Pendant la dernière décennie, le virus du Nil occidental, la maladie de Lyme, le SRAS, la grippe aviaire et la grippe A (H1N1) ont frappé à nos portes. En 2004, une souche hyper-virulente de la bactérie C. difficile a fait craindre le pire dans les hôpitaux du Québec. Toutes ces maladies n’entraînent pas les mêmes risques pour la santé, mais elles ont en commun de déclencher de véritables paniques quand elles surgissent. Comment rester serein ?

Relativisez. À chaque crise, on tend à surestimer le risque d’être atteint par la maladie et d’en garder des séquelles graves ou d’en mourir. En 2003, en Ontario, environ 400 personnes ont contracté le coronavirus à l’origine du SRAS ; 44 en sont mortes. La même année, les accidents de la route ont fait près de 78 000 blessés et 831morts dans cette province. La plupart des Canadiens meurent dans leur lit à un âge fort avancé…

Triez vos sources d’information. Faites la sourde oreille aux rumeurs, aux adeptes des complots et aux médias sensationnalistes qui profitent de la peur des gens. Apprenez à distinguer les vrais experts des charlatans, et la prudence de la paranoïa. 

Faites confiance à la surveillance mondiale. Internet, médecins sentinelle­s, suivi environnemental, déclaration obligatoire des maladies… D’innombrables outils permettent aujourd’hui de repérer des maladies émergente­s en un temps record. Toutes ces mesures diminuent largement le risque de ravages à grande échelle.

Gardez-vous en forme. Lavez vos mains régulièrement et soyez à jour dans vos vaccins afin de minimiser les risques de succomber à des microbes pathogènes. 

Soyez prudent et patient en voyage. Protégez-vous (vaccins, antimoustiques si nécessaire, hygiène) et évitez les zones en pleine flambée épidémique.
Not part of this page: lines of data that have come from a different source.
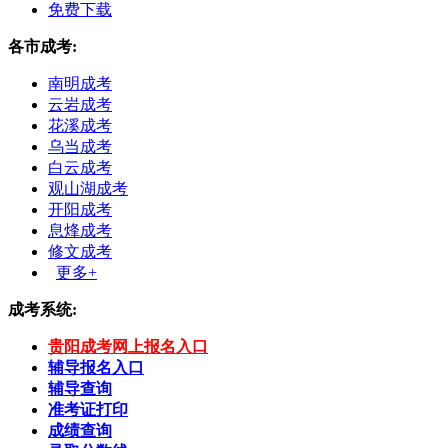
免费下载
各市成考:
南明成考
云岩成考
花溪成考
乌当成考
白云成考
观山湖成考
开阳成考
息烽成考
修文成考
更多+
成考系统:
贵阳成考网上报名入口
辅导报名入口
辅导查询
准考证打印
成绩查询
Attendez-vous à des mesures de biosécurité accrues : vaporisation d’insecticides dans les avions, prise de température à l’aéroport, quarantaine… Comme dans la lutte contre le terrorisme, certains contrôles pourront être justifiés et efficaces… ou parfaitement superflus, mais obligatoires !

Militez ! Les épidémies ne sont pas une fatalité. Le risque diminuerait de beaucou­p si l’on investissait plus dans l’éducation, l’aide internationale, la protection de l’environnement et la recherche sur les maladies tropicales.